[Saved entries]
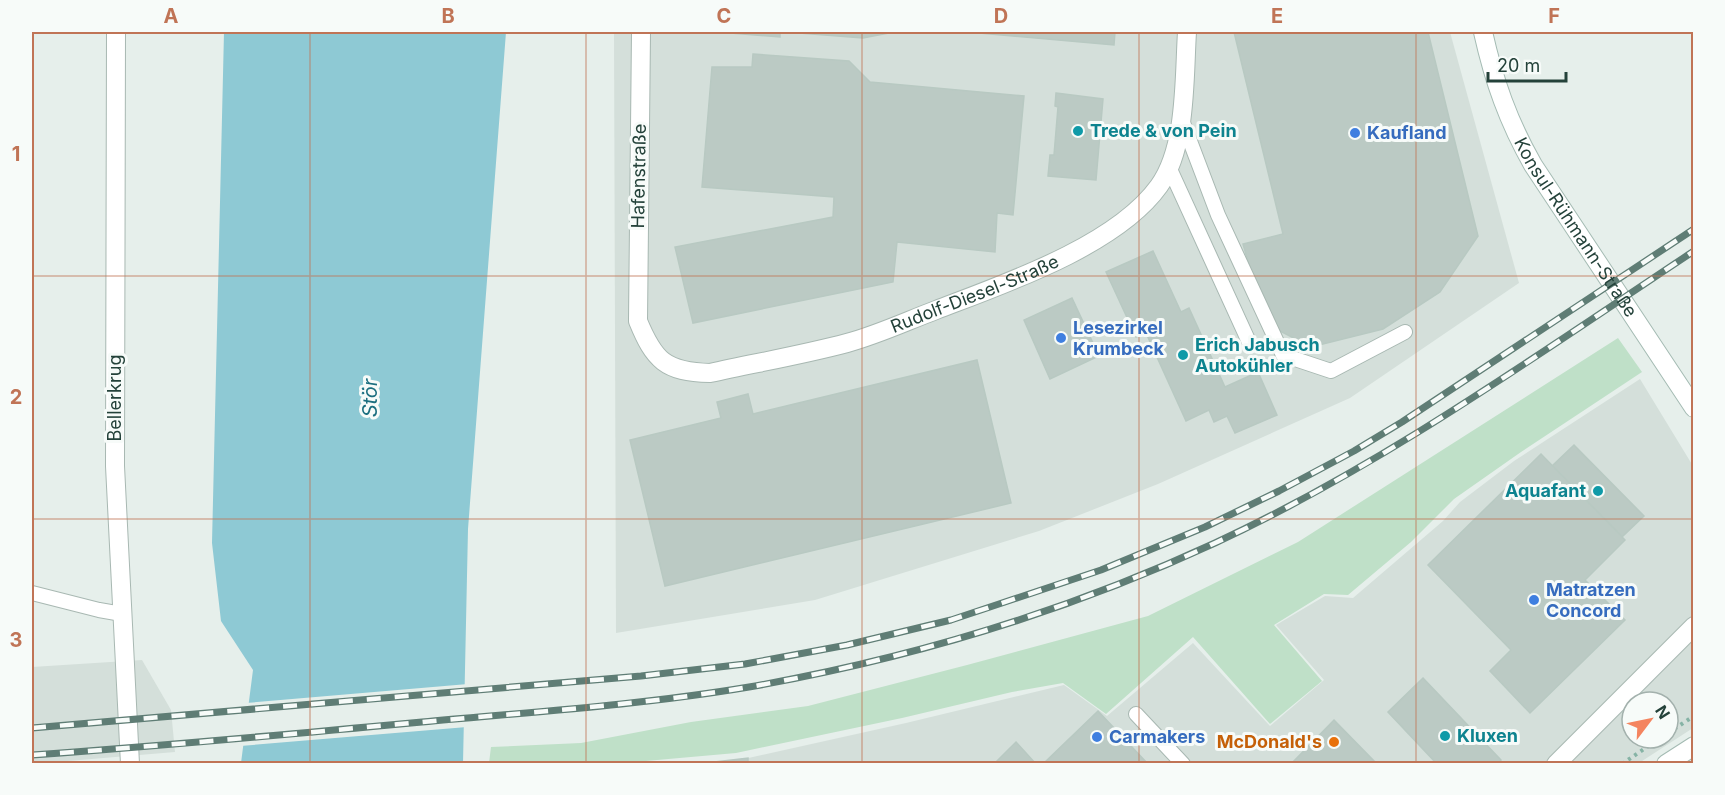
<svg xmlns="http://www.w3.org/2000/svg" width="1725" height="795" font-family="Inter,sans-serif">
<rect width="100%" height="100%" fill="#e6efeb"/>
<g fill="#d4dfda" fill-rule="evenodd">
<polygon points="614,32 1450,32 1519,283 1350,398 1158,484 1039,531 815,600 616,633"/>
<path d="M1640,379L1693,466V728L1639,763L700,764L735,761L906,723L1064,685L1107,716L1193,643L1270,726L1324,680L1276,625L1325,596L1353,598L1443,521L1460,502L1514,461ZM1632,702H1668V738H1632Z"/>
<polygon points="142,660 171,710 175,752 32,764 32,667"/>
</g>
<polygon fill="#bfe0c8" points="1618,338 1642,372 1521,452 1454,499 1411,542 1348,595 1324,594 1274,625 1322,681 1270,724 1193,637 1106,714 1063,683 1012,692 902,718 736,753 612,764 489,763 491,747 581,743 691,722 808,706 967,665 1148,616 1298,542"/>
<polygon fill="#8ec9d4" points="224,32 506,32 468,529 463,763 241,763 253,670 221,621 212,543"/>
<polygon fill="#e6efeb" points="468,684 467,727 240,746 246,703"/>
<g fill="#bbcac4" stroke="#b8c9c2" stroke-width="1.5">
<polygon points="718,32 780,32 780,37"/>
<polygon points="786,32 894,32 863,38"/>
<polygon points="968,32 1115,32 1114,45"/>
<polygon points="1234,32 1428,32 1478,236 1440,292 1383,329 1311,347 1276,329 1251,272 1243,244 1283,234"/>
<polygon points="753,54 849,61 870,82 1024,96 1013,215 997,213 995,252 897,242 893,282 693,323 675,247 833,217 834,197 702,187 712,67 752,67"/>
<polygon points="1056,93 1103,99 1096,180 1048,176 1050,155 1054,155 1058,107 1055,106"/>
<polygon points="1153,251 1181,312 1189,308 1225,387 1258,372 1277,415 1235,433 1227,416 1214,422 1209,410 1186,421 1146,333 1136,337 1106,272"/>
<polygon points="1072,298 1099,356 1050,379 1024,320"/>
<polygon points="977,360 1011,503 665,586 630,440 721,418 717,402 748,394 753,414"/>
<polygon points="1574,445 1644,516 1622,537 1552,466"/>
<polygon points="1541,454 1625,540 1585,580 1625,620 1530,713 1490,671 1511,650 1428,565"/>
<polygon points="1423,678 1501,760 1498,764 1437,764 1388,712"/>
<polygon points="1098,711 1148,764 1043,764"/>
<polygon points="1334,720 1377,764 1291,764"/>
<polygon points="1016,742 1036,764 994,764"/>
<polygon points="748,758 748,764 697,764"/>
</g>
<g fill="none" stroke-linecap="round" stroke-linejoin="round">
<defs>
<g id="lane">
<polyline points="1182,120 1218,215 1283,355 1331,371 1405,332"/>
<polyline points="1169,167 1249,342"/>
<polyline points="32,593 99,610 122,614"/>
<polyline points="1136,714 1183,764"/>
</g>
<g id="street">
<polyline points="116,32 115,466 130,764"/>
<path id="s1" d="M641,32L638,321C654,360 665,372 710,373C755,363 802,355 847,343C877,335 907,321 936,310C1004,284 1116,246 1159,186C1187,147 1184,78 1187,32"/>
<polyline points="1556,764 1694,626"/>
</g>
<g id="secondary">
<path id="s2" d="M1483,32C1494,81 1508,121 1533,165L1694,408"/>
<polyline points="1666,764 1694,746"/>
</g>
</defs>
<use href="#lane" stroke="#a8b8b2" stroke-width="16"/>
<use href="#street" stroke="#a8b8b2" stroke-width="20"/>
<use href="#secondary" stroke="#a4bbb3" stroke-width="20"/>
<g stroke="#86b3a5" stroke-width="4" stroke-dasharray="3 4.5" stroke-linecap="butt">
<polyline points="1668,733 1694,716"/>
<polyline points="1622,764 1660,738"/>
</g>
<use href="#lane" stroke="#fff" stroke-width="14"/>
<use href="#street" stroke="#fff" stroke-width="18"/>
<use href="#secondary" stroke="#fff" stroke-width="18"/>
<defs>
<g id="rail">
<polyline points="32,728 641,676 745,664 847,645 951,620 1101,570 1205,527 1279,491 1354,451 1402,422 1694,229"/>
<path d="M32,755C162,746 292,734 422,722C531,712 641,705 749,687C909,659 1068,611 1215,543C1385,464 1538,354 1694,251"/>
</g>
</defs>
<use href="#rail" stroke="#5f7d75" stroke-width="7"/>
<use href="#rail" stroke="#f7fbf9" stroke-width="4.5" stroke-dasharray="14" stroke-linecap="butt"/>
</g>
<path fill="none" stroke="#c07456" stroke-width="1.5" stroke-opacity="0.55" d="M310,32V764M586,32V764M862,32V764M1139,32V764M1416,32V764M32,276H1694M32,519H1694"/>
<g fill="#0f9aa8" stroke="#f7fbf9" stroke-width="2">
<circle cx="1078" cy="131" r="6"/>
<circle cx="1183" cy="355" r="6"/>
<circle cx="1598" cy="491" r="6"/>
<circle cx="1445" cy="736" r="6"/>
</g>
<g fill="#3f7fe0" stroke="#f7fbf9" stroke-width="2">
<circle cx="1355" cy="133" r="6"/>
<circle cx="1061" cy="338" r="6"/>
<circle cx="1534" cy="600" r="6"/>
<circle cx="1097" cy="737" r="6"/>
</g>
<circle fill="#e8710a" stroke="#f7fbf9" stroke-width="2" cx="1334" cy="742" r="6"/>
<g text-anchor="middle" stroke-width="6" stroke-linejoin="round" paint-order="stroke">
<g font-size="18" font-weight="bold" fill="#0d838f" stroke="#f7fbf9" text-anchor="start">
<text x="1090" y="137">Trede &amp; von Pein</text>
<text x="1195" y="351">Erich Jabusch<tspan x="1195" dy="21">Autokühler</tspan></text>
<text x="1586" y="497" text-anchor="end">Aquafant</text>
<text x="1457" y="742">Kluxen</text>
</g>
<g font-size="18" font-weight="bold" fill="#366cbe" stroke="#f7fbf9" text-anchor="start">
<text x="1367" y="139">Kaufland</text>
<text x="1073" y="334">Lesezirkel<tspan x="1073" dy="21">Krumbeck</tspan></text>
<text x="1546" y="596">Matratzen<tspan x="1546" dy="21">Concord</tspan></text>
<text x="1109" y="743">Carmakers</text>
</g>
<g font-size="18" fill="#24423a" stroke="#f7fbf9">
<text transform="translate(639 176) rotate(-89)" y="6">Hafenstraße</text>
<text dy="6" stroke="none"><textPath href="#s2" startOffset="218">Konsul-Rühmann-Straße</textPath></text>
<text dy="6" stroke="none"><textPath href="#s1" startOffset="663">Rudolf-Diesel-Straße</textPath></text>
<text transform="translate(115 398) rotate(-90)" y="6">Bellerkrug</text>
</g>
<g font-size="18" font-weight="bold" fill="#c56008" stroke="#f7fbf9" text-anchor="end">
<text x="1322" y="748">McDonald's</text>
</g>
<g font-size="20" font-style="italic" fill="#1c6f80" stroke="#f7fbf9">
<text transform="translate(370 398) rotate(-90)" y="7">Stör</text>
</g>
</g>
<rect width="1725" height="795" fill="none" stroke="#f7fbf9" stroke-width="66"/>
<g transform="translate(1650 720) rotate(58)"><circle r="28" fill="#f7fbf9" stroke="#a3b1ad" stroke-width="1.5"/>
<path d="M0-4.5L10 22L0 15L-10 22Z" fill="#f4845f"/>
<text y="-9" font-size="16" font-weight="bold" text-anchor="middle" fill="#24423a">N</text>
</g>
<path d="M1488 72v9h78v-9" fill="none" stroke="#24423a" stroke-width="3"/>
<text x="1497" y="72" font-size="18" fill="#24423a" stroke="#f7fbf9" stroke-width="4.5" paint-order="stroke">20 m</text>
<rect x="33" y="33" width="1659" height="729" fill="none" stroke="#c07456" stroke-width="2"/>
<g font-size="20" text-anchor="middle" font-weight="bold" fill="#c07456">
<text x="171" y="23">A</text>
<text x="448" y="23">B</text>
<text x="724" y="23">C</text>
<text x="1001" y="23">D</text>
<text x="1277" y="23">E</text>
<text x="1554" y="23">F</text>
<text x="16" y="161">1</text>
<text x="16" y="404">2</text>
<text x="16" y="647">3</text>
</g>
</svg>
* * *
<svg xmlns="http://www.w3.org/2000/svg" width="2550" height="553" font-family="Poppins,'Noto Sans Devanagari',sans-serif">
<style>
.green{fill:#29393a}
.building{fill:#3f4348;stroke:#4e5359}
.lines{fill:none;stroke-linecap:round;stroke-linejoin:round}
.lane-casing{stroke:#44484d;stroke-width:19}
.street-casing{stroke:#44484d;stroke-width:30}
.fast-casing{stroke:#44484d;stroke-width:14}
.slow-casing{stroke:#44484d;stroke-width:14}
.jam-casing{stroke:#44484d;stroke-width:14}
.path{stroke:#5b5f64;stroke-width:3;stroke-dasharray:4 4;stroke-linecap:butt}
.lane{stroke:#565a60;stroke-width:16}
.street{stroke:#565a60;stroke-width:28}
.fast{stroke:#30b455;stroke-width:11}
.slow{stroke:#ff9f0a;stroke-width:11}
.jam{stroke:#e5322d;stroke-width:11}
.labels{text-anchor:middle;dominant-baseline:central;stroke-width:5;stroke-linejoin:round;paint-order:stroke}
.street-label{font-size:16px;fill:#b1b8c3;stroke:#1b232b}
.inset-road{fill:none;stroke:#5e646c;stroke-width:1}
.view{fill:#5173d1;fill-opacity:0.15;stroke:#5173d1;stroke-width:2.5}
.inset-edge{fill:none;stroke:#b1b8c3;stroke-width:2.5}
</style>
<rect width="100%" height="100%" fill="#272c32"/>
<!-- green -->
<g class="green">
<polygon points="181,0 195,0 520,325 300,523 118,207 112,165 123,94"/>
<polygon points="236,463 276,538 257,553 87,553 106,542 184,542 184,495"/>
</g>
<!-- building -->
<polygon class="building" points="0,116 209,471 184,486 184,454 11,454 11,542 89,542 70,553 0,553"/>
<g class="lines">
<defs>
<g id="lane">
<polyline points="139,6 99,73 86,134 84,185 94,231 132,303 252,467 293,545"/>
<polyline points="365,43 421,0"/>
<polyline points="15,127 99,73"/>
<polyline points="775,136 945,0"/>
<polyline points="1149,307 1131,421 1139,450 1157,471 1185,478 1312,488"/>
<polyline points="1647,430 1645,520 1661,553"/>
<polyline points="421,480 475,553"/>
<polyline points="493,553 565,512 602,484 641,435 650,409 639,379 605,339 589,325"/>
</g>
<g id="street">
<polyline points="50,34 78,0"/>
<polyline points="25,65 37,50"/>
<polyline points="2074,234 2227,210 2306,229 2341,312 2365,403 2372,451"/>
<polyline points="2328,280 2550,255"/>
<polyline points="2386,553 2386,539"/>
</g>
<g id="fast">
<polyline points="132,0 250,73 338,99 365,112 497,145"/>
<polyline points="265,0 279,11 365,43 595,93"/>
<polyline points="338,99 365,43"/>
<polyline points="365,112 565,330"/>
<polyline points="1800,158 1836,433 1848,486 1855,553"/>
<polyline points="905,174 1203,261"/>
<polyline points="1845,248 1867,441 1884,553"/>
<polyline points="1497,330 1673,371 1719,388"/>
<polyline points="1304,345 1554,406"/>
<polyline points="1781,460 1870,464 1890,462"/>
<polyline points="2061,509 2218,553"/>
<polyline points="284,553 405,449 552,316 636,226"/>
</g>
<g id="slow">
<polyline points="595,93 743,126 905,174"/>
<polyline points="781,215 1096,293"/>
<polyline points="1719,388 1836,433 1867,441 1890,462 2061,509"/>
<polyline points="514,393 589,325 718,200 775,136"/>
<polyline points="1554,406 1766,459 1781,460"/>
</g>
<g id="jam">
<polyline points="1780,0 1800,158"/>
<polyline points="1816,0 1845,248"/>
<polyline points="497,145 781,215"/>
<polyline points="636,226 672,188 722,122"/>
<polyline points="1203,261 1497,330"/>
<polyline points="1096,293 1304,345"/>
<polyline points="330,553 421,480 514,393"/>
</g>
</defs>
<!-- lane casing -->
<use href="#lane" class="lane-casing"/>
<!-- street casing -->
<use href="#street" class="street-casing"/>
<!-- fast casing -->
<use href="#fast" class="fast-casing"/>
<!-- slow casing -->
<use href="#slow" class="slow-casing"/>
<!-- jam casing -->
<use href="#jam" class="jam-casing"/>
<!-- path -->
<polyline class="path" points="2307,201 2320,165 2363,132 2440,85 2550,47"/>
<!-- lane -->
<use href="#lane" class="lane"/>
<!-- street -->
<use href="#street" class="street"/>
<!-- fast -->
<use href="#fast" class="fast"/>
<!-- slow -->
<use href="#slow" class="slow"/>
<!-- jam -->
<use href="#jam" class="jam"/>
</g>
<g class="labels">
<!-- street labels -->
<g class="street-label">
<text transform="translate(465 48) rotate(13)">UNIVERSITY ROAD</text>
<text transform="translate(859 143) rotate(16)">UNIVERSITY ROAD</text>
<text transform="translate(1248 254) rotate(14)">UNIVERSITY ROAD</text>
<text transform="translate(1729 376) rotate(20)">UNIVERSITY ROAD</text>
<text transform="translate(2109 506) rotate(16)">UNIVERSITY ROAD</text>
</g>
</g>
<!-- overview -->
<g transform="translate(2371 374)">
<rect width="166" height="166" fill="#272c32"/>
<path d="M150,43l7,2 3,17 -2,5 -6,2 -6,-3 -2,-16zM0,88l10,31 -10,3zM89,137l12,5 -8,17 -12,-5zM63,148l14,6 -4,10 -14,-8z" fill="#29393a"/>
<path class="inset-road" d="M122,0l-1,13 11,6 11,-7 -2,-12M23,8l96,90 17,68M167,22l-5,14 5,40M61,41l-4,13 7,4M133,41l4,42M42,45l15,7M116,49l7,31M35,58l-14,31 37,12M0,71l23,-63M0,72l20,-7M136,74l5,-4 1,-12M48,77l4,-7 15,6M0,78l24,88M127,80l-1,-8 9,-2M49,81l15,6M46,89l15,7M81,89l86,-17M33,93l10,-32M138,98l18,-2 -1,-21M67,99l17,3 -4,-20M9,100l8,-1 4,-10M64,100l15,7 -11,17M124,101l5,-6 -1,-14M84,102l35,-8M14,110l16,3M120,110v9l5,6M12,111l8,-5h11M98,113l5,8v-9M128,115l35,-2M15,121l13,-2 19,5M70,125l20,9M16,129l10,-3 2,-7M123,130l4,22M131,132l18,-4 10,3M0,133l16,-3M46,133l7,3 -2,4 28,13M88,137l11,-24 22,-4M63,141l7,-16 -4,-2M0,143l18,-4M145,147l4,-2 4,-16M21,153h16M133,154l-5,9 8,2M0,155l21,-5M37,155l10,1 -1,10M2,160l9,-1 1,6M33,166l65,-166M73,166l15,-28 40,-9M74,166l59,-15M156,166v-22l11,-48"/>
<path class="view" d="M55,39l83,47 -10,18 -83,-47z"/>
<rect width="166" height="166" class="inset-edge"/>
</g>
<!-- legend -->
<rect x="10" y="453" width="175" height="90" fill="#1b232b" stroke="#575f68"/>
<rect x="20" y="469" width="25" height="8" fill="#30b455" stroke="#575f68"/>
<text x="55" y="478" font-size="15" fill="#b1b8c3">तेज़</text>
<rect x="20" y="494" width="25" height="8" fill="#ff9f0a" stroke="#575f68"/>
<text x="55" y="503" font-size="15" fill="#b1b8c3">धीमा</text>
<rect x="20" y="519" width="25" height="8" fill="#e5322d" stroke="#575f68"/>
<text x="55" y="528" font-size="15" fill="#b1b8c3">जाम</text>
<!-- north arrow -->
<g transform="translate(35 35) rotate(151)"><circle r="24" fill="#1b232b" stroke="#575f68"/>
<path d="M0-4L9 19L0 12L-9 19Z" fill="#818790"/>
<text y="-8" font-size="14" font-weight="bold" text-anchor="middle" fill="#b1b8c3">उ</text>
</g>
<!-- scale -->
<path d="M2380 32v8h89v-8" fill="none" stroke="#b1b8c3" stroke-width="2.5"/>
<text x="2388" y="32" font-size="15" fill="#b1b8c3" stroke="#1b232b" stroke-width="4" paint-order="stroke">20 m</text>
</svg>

**TASK DIRECTIONS:** Would you copy out each line of the records above where the word "round" occurs?

**COMPLETED TASK:**
<g fill="none" stroke-linecap="round" stroke-linejoin="round">
<g text-anchor="middle" stroke-width="6" stroke-linejoin="round" paint-order="stroke">
.lines{fill:none;stroke-linecap:round;stroke-linejoin:round}
.labels{text-anchor:middle;dominant-baseline:central;stroke-width:5;stroke-linejoin:round;paint-order:stroke}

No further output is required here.